Waters: We would just go to a public park where families went, but the girls would really dress for the occasion. Thrift shop outlandish. This was before there was even the word "hippie." When the hippie movement came around, all of the people I knew hated it. They thought we were being co-opted. What is this horrible trend that is making us look normal? So we used to go to these parks, and everyone would get loaded on pot and liquor and they would see us coming, twenty-strong, and families would literally pick up their picnic baskets and run to the safety of their cars.
Also, the people that I hung around with were very big on robberies, they were antique thieves. So it was really a ring of pot heads and people that stole Oriental rugs that was the nucleus of my first downtown friends.
High Times: You were tripping a lot when you were making the first films?

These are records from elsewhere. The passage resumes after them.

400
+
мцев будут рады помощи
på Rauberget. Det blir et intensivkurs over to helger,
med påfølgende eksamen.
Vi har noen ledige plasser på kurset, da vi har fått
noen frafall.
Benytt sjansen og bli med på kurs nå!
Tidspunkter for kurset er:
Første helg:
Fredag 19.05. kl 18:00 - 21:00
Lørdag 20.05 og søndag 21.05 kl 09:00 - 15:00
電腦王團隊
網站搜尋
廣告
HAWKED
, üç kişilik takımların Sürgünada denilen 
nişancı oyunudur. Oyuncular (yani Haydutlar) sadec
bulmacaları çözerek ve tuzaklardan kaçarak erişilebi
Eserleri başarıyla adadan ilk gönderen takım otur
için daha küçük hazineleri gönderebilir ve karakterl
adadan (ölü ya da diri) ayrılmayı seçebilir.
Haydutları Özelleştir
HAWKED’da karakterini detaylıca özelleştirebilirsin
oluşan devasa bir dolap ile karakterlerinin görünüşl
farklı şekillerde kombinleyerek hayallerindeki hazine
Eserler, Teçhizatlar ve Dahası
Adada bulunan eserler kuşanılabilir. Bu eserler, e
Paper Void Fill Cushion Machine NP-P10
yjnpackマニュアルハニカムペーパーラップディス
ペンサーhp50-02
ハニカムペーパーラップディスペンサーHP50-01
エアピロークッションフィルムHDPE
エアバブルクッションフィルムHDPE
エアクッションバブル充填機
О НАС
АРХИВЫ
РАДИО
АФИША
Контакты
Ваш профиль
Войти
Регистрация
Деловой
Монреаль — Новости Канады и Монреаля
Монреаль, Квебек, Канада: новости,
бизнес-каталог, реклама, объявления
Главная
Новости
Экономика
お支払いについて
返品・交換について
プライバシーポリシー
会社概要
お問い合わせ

Waters: Not while I was doing them. I was tripping about once a week from '66 to '70. Real strong acid. I don't know if I got any ideas from it, but it helped me further break the suburban mold. Divine, all of us, did it together and it brought everyone much closer, I think. We hung around together, sort of like an extended family.
High Times: Sounds like the love generation.
Waters: It does. But then again, what it brought us closer to do was hideous violent movies. Instead of ending the war, we wanted to start a war. That's the difference. I took acid about two years ago. I hadn't done it in ten years and I thought maybe it would-be like a tune-up, but it was just boring. I couldn't go to sleep, I kept seeing all these colors jumping around. It wasn't new, anymore, it was a rerun.